Here my desire to continue reading causes me to stay inside, but it seems wrong to say that it compels me. So perhaps a choice is free when it’s caused by my desire rather than compelled (that is, caused against my desire). A choice is not free when it’s uncaused but when it’s caused in the right sort of way.
Philosophers favoring compatibilism have worked out elaborate accounts of what’s involved in a choice’s being caused “in the right sort of way” and therefore free. Other philosophers have argued that compatibilism is a blind alley, that unless our choices are ultimately uncaused, they cannot be free.

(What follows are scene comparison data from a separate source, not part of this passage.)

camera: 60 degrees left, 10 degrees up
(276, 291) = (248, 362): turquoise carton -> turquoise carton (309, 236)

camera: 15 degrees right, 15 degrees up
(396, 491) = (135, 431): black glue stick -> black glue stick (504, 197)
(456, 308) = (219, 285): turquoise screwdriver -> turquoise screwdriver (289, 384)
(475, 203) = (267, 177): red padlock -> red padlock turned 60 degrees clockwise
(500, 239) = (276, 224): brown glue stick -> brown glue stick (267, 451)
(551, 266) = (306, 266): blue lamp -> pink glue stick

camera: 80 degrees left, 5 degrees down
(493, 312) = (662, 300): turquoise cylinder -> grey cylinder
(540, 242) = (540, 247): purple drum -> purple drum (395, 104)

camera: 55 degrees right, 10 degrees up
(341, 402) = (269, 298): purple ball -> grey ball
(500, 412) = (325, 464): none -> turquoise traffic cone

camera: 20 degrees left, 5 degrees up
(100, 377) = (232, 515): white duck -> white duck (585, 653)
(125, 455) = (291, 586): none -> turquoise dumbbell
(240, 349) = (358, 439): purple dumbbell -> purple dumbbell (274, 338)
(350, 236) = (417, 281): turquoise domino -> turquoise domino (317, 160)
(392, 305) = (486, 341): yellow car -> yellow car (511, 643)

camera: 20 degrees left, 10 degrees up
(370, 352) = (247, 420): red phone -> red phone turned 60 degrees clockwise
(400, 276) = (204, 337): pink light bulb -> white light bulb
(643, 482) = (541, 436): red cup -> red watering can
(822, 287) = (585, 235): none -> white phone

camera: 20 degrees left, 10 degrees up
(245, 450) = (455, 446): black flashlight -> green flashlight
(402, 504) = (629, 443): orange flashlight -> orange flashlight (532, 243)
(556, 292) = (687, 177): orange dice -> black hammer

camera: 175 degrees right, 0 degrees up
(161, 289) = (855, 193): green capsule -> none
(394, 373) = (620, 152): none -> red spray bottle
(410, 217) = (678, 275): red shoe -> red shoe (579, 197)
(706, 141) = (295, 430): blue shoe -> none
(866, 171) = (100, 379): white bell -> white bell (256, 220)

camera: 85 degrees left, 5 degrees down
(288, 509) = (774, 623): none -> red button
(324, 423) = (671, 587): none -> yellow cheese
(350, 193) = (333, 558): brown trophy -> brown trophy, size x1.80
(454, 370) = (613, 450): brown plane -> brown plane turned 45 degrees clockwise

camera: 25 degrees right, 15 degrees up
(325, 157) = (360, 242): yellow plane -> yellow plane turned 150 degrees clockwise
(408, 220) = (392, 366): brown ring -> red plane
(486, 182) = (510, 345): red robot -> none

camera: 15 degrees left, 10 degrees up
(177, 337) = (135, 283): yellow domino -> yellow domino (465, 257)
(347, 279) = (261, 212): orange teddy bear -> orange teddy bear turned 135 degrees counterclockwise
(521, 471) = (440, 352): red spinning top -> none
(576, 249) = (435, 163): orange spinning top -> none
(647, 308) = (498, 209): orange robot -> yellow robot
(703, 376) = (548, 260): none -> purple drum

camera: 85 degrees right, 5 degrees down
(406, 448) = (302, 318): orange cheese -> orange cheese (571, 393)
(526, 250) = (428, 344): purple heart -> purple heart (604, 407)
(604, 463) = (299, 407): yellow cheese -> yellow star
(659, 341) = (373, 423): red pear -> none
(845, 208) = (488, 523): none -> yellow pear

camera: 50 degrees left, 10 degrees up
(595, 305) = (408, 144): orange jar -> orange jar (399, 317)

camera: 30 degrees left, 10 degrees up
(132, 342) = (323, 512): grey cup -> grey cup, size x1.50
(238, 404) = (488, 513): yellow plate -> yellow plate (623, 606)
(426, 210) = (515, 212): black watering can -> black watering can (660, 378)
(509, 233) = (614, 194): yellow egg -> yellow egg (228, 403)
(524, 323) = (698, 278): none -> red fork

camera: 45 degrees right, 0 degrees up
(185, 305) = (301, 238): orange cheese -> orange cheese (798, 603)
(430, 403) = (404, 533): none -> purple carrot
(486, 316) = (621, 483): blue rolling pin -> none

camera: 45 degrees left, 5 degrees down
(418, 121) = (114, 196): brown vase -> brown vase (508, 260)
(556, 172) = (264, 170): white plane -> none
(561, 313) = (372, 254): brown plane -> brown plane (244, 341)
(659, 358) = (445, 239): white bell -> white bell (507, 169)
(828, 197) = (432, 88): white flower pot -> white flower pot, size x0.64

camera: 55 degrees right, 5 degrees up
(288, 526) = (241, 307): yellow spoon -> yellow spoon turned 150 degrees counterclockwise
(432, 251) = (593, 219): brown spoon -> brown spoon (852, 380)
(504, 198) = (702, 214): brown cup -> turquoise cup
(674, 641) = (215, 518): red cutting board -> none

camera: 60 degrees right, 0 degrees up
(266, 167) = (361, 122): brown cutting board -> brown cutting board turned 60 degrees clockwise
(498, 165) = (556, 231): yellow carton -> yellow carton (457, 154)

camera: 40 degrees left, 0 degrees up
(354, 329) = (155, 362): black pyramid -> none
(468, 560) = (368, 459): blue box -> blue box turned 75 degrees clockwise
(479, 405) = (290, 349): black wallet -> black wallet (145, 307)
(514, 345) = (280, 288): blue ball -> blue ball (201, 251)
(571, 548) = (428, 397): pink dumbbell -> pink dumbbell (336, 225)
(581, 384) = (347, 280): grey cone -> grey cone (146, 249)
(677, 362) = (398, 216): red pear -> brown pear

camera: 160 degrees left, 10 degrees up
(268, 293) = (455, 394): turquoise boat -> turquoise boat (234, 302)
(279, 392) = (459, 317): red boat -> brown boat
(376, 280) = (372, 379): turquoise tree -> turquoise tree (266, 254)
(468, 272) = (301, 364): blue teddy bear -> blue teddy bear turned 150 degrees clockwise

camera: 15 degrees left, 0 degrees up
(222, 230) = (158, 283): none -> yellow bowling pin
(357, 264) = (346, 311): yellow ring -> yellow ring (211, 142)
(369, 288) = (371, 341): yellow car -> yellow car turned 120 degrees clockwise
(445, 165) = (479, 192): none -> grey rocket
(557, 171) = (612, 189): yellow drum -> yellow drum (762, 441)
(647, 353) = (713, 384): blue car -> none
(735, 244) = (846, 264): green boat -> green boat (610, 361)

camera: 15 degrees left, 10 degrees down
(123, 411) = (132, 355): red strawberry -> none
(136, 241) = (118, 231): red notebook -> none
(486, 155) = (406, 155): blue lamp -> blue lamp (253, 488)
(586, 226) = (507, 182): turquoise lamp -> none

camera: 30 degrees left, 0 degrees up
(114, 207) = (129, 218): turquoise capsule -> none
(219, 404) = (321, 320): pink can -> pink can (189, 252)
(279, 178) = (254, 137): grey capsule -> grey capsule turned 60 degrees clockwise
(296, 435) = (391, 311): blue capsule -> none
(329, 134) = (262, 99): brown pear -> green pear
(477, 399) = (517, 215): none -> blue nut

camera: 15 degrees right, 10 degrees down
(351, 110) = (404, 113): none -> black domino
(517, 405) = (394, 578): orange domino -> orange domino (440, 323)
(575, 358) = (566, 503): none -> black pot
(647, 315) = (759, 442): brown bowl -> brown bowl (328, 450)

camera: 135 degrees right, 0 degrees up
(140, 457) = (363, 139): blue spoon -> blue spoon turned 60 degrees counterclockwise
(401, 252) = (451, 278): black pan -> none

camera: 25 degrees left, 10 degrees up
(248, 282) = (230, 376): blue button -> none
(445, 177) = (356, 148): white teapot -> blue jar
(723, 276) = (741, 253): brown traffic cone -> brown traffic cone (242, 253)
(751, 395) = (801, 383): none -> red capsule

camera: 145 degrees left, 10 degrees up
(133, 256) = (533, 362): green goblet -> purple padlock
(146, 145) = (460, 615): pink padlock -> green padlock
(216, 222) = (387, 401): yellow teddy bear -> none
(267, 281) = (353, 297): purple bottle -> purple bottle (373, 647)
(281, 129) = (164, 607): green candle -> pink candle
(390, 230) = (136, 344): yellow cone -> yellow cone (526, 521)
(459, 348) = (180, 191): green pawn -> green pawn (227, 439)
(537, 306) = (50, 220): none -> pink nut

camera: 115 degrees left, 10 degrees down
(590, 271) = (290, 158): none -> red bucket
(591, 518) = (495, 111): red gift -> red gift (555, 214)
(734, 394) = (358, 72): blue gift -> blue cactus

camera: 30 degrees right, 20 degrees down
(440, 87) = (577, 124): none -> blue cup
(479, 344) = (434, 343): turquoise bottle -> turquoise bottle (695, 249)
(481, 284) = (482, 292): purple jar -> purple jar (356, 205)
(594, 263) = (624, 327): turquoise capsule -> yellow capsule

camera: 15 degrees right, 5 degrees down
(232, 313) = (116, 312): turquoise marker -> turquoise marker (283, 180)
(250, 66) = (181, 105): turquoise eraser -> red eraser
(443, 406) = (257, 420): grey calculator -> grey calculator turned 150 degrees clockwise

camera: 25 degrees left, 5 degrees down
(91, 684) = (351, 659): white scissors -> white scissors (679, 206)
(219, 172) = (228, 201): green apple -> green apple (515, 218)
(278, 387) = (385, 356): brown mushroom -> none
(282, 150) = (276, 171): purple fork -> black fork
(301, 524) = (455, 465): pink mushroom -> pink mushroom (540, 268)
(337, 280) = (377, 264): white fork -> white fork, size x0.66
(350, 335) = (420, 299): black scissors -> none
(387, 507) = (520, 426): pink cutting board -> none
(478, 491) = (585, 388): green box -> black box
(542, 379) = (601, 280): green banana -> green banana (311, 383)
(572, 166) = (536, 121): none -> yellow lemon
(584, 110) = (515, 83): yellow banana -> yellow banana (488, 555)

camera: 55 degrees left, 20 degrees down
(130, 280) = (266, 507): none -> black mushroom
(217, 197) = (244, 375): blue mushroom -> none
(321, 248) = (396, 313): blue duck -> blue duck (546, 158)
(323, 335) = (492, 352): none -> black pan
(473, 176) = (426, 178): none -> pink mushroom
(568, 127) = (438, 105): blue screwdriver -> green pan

These efforts have led to many important insights and distinctions, but there is still lively debate about just what is required for a choice to be free.
Figuring out what makes a choice free is essential for interpreting scientific experiments about freedom, but it does not itself involve making scientific observations. This is because “What makes a choice free?” is not a question about facts but about meanings.
The fact that I raised my arm can be established by scientific observation even by the impersonal mechanism of a camera. But whether I meant to wave in greeting or to threaten an attack is a matter of interpretation that goes beyond what we can scientifically observe. Similarly, scientific observations can show that a brain event caused a choice.
But whether the choice was free requires knowing the meaning of freedom. If we know that a free choice must be unpredictable, or uncaused, or caused but not compelled, then an experiment can tell us whether a given choice is free. But an experiment cannot of itself tell us that a choice is free, any more than a photograph by itself can record a threat.
This is not necessarily because freedom is some mysterious immaterial quality that is beyond the ken of science. That may be so, but the essential point is that, at present, we do not have a sufficiently firm idea of just what we mean by freedom to know how to design a test for it.
More precisely, we don’t know enough about the relation of free choice to the brain-events that typically precede it. (By contrast, we do, for example, know enough to judge that a brain tumor that triggers psychotic behavior destroys free choice.)
The progress of brain science can give us specific information about how brain events affect our choices. This allows our philosophical discussion of the conceptual relation between causality and freedom to focus on the real neurological situation, not just abstract possibilities.
It may well be that philosophers will never arrive at a full understanding of what, in all possible circumstances, it means for a choice to be free. But, working with brain scientists, they may learn enough to decide whether the choices we make in ordinary circumstances are free. In this way, science and philosophy together may reach a solution to the problem of free choice that neither alone would be able to achieve.